The huge snowstorm over the weekend has left the electricity network in part of the central North Island looking like a "war zone", says a lines company.
Heavy snow over the weekend brought down hundreds of power poles, cutting electricity to 400 rural homes in the Taupō plains and Hawke's Bay regions.
Unison Networks spokesperson Danny Gough told Checkpoint with John Campbell that the lines company had a mammoth task ahead.
Mr Gough said the 300 power poles that were down in Hawke's Bay and on the Taupō plains could take up to a month to fix.
Unison would bring in more than 100 people to work in the affected area, which has a 60km radius.
Mr Gough said the outages were caused by more than 1m of heavy, wet snow.
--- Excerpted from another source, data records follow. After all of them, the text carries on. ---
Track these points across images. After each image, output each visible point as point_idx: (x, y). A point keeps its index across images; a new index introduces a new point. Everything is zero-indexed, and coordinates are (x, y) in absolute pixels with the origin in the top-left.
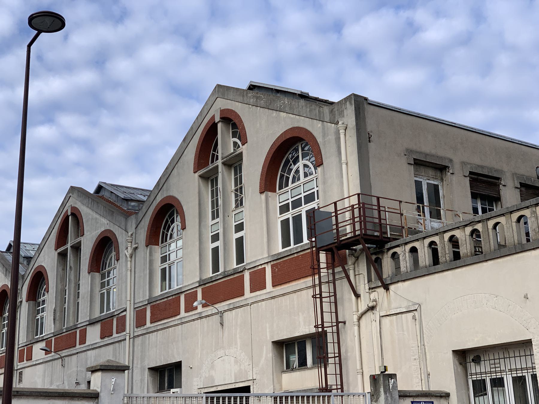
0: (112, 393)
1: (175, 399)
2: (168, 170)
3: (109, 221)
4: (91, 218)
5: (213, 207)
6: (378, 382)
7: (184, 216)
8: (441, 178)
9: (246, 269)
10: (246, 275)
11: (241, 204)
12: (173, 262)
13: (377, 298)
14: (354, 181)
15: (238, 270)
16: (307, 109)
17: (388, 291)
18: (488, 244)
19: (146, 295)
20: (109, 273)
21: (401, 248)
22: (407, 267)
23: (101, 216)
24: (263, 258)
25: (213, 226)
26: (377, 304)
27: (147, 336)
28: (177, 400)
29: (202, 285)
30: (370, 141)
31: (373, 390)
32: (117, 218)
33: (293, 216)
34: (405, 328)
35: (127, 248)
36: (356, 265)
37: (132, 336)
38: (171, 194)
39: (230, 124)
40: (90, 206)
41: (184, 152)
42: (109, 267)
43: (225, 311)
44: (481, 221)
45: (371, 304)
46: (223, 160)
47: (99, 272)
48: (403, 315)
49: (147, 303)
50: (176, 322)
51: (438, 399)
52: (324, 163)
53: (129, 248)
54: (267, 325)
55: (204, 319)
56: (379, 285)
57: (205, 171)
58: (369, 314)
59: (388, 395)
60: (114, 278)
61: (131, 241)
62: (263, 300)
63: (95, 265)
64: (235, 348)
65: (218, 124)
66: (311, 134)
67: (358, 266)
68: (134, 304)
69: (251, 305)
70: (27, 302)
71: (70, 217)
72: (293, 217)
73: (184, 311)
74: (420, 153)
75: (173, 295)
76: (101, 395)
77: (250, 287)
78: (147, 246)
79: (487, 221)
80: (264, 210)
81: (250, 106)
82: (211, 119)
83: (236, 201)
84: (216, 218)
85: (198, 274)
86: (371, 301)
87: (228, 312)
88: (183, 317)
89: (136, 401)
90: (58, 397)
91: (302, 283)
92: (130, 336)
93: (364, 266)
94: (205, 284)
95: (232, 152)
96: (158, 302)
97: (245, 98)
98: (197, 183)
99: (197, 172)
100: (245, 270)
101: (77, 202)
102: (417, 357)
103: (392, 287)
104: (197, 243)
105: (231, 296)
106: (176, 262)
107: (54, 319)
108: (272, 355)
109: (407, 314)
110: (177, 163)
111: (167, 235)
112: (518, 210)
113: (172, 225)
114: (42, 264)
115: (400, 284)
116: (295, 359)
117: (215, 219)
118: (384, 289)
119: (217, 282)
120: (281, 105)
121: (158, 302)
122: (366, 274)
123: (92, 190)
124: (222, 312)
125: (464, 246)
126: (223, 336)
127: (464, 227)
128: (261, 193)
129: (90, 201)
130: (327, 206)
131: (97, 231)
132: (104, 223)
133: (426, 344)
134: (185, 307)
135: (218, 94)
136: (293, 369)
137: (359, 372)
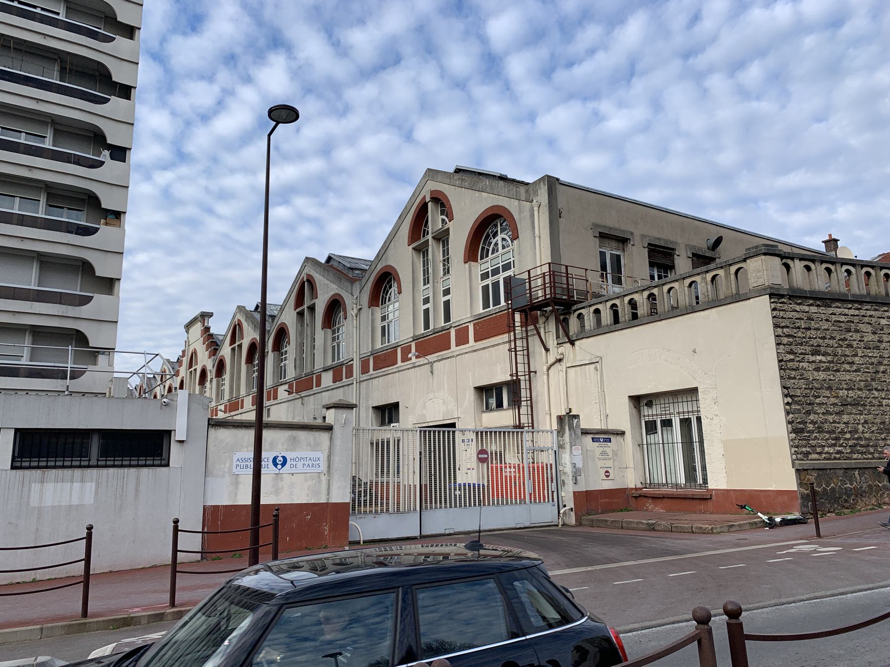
11: (448, 272)
30: (560, 217)
35: (353, 309)
37: (358, 381)
38: (389, 264)
43: (435, 362)
45: (558, 357)
51: (615, 436)
58: (557, 365)
62: (466, 353)
67: (548, 324)
71: (306, 283)
75: (391, 348)
78: (369, 307)
83: (444, 269)
94: (418, 339)
101: (312, 270)
102: (597, 401)
103: (577, 343)
104: (411, 305)
112: (690, 276)
115: (584, 340)
116: (493, 402)
123: (323, 260)
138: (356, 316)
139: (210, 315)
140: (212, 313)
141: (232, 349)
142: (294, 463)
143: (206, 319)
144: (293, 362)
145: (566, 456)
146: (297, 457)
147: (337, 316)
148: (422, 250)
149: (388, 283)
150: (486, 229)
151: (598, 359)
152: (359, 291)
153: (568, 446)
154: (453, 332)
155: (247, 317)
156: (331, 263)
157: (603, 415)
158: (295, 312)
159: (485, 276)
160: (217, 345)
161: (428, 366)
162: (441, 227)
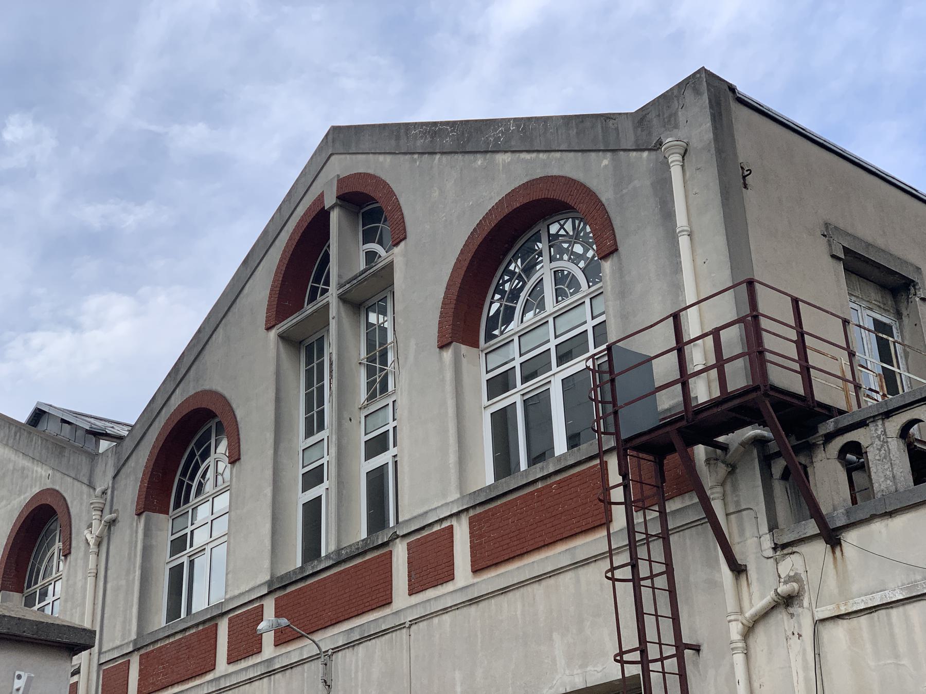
2: (201, 335)
5: (309, 408)
7: (238, 431)
8: (895, 311)
9: (398, 537)
10: (398, 551)
11: (384, 387)
12: (203, 548)
13: (801, 570)
14: (713, 275)
15: (377, 541)
16: (570, 132)
19: (130, 631)
20: (44, 594)
21: (873, 428)
23: (35, 462)
25: (307, 453)
29: (276, 590)
30: (745, 186)
32: (72, 459)
34: (902, 648)
36: (728, 487)
39: (358, 214)
40: (11, 441)
43: (337, 650)
45: (783, 589)
46: (341, 291)
47: (20, 590)
48: (895, 612)
49: (131, 649)
50: (203, 690)
53: (95, 523)
54: (458, 675)
56: (808, 535)
57: (294, 321)
60: (55, 603)
61: (101, 506)
62: (445, 610)
63: (13, 574)
66: (583, 186)
67: (735, 488)
68: (99, 655)
69: (409, 627)
72: (524, 401)
73: (225, 660)
74: (855, 238)
75: (197, 625)
77: (409, 581)
78: (139, 515)
80: (449, 387)
82: (314, 203)
83: (370, 385)
84: (318, 432)
85: (267, 564)
86: (782, 580)
87: (347, 650)
88: (222, 676)
94: (284, 587)
95: (362, 269)
96: (159, 645)
97: (403, 141)
99: (273, 326)
100: (396, 539)
103: (851, 538)
104: (268, 491)
105: (354, 609)
106: (208, 548)
110: (224, 317)
115: (878, 527)
117: (314, 435)
118: (827, 544)
119: (316, 580)
120: (499, 138)
121: (159, 645)
124: (330, 653)
128: (443, 346)
130: (652, 326)
131: (22, 497)
134: (228, 651)
135: (333, 146)
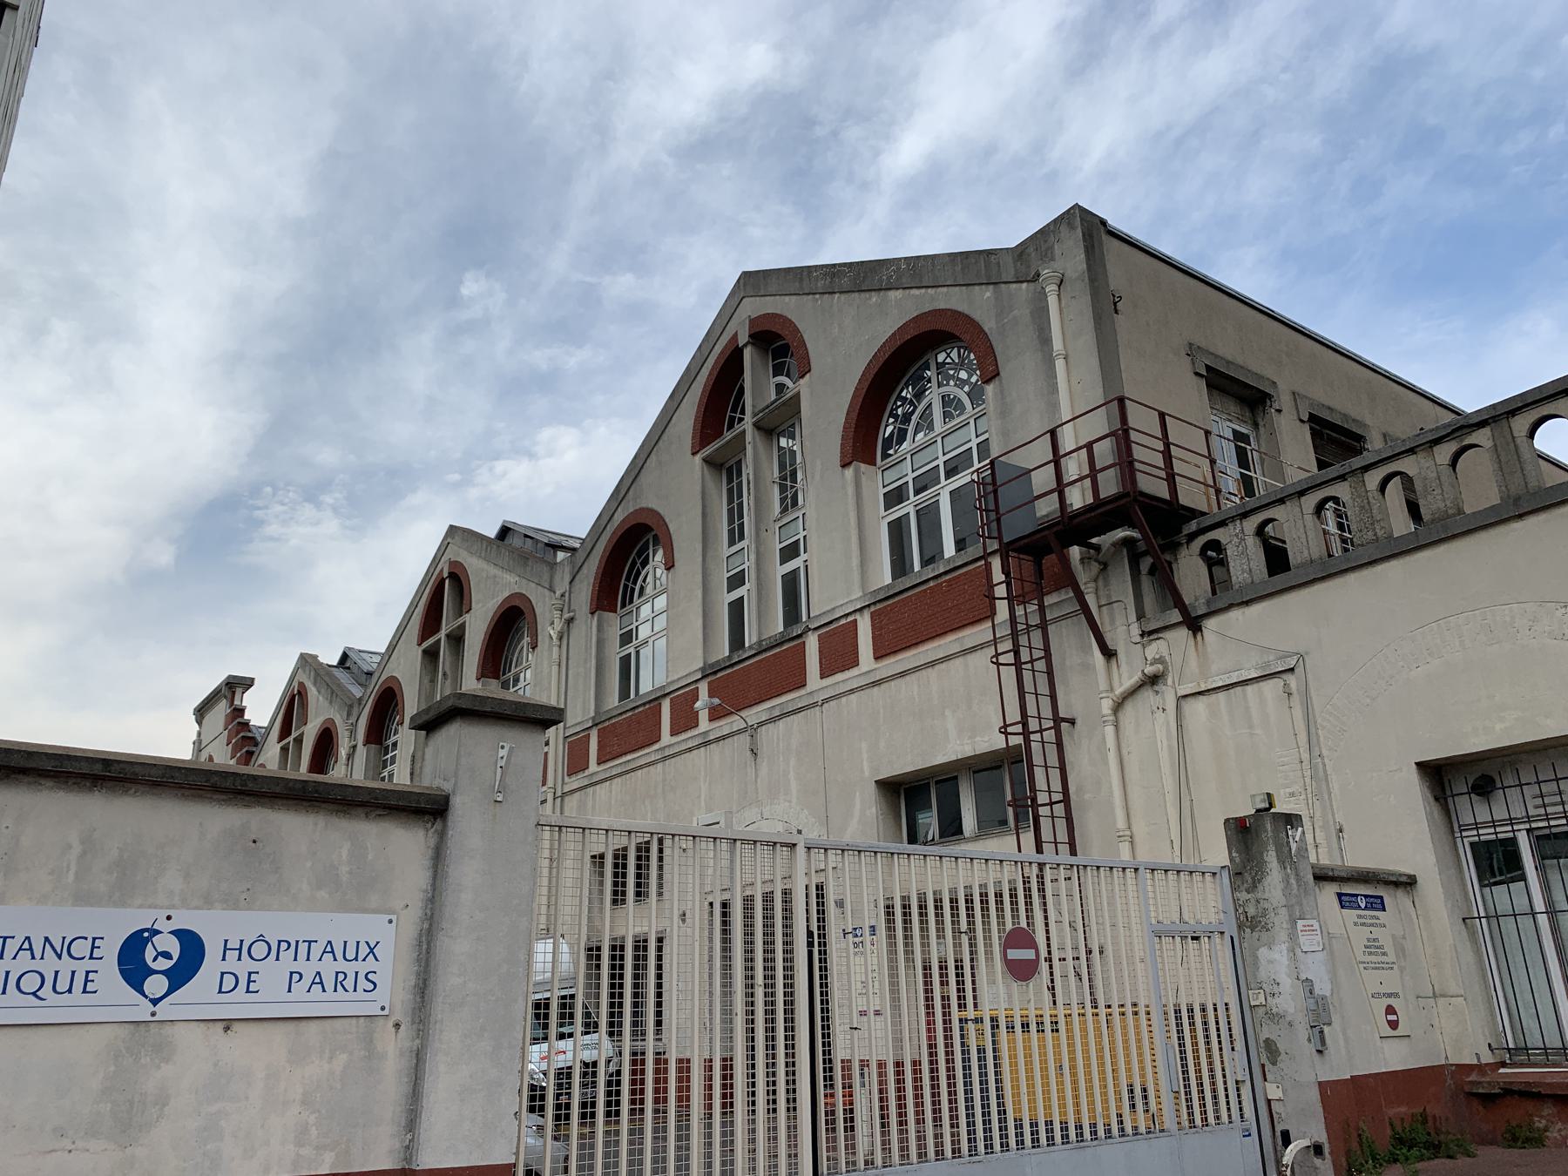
0: (499, 799)
1: (711, 845)
2: (637, 461)
3: (519, 576)
4: (485, 576)
5: (731, 521)
6: (1257, 836)
9: (810, 629)
11: (795, 503)
13: (1165, 654)
16: (956, 268)
17: (1199, 637)
18: (1519, 474)
19: (589, 709)
22: (1250, 570)
24: (851, 601)
26: (1166, 668)
27: (590, 790)
28: (718, 847)
29: (708, 675)
30: (1116, 312)
31: (1238, 860)
33: (917, 508)
35: (553, 623)
36: (1101, 583)
37: (559, 793)
38: (644, 505)
41: (671, 418)
42: (516, 667)
43: (761, 724)
44: (1490, 421)
45: (1149, 670)
46: (755, 419)
47: (497, 677)
48: (1249, 689)
49: (590, 724)
51: (1391, 889)
52: (1001, 373)
54: (864, 745)
55: (714, 745)
58: (1147, 694)
59: (1289, 871)
61: (561, 606)
62: (852, 691)
64: (785, 800)
65: (745, 351)
67: (1106, 584)
70: (364, 745)
71: (447, 581)
75: (644, 704)
76: (457, 802)
78: (592, 613)
79: (1508, 418)
81: (817, 296)
82: (730, 341)
83: (783, 500)
85: (700, 652)
86: (1148, 662)
87: (769, 725)
89: (584, 844)
90: (285, 802)
91: (950, 642)
92: (555, 793)
93: (1124, 581)
94: (715, 673)
95: (773, 399)
98: (700, 474)
101: (461, 550)
102: (1296, 788)
103: (1210, 625)
104: (699, 593)
107: (412, 774)
108: (877, 812)
109: (1261, 684)
111: (633, 590)
113: (643, 568)
114: (394, 675)
115: (1235, 614)
116: (930, 821)
117: (735, 544)
122: (1130, 600)
123: (492, 532)
125: (1435, 493)
126: (756, 777)
127: (1431, 447)
128: (844, 465)
129: (484, 546)
131: (495, 600)
132: (510, 582)
133: (1325, 753)
136: (927, 842)
137: (1124, 836)
138: (560, 639)
139: (247, 683)
140: (252, 680)
141: (282, 748)
142: (243, 968)
143: (239, 691)
144: (409, 763)
145: (1277, 956)
146: (261, 938)
147: (516, 646)
148: (726, 467)
149: (639, 554)
150: (887, 402)
151: (1292, 662)
152: (567, 578)
153: (1280, 921)
154: (812, 644)
155: (317, 674)
156: (509, 540)
157: (1325, 827)
158: (420, 652)
159: (895, 497)
160: (256, 744)
161: (744, 739)
162: (773, 397)
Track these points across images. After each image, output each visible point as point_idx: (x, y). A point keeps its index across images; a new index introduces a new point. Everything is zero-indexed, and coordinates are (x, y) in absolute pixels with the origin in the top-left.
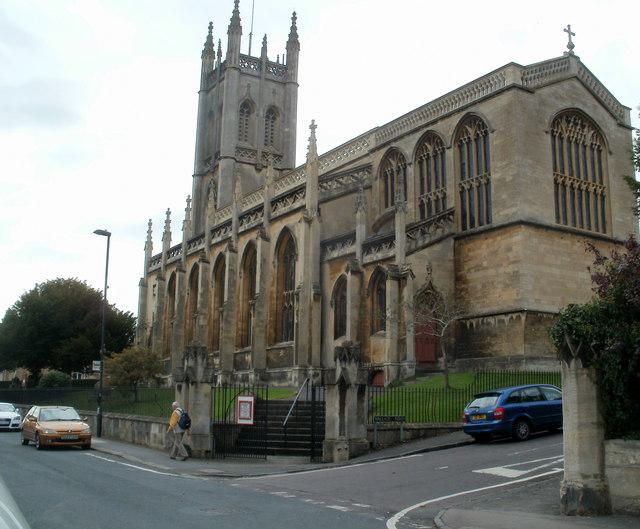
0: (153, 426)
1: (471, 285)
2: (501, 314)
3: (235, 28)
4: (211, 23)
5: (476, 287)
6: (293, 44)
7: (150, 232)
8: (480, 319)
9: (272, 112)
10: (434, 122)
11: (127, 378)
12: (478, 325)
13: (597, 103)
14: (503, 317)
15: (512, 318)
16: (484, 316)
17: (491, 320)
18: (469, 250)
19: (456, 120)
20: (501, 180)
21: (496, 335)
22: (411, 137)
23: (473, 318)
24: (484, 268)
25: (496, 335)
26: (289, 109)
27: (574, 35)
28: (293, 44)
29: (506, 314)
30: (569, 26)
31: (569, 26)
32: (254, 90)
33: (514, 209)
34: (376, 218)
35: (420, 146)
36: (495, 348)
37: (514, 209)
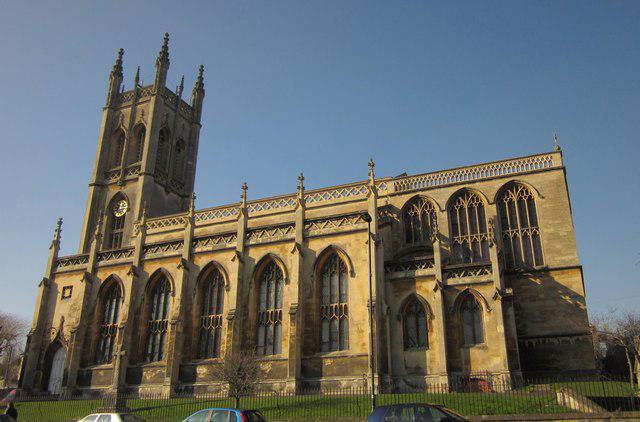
6: (200, 90)
7: (59, 231)
8: (541, 340)
9: (180, 145)
10: (473, 182)
11: (501, 292)
13: (281, 246)
16: (545, 337)
17: (555, 341)
19: (498, 184)
20: (554, 237)
22: (501, 180)
23: (532, 337)
24: (540, 299)
27: (370, 165)
28: (200, 90)
29: (571, 335)
32: (171, 120)
33: (571, 257)
34: (399, 251)
37: (571, 257)
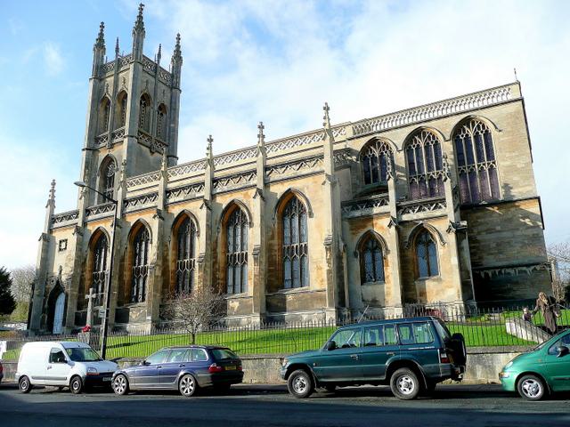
0: (395, 341)
1: (482, 244)
2: (523, 266)
3: (139, 29)
4: (103, 23)
5: (489, 245)
6: (178, 58)
8: (497, 271)
12: (494, 274)
14: (524, 268)
15: (535, 269)
18: (478, 218)
21: (517, 283)
23: (489, 268)
25: (517, 283)
26: (175, 109)
28: (178, 58)
29: (528, 266)
30: (326, 104)
31: (326, 104)
35: (410, 139)
36: (518, 293)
The hardwood and concrete poles buckled and broke like twigs under the weight on the lines, he said.
"Even the steel-reinforced ones have just buckled and gone."
Unison was likely to bring in generators to provide power while repairs were under way.
Helicopters were doing aerial assessments of the damage today, helped by ground teams in four wheel drives.
In another sign of progress, the Napier-Taupō highway re-opened late this morning.
However progress in the Taupō and Rangitaiki areas looked likely to be slower, with some access roads still blocked by snow half a metre thick.
Farmers working overtime
A farming official said central North Island farmers hit by the heavy snow were stressed and having to get food to stock by helicopter.
Federated Farmers Hawke's Bay president Will Foley said some farmers were having to transport hay by helicopter to stock in remote areas where road access is blocked.
In Taupō, provincial president Alan Wills said many farmers were living without heating and working overtime.
"Federated Farmers are going to try and get some teams of people to go in to help with milking so that staff can have some time off. It's probably one of the real concerns, that staff are not getting any time off permitted. It's a real drudgery, they're not just competing with the cold and there's snow everywhere, and potentially there is a fair bit of stress there.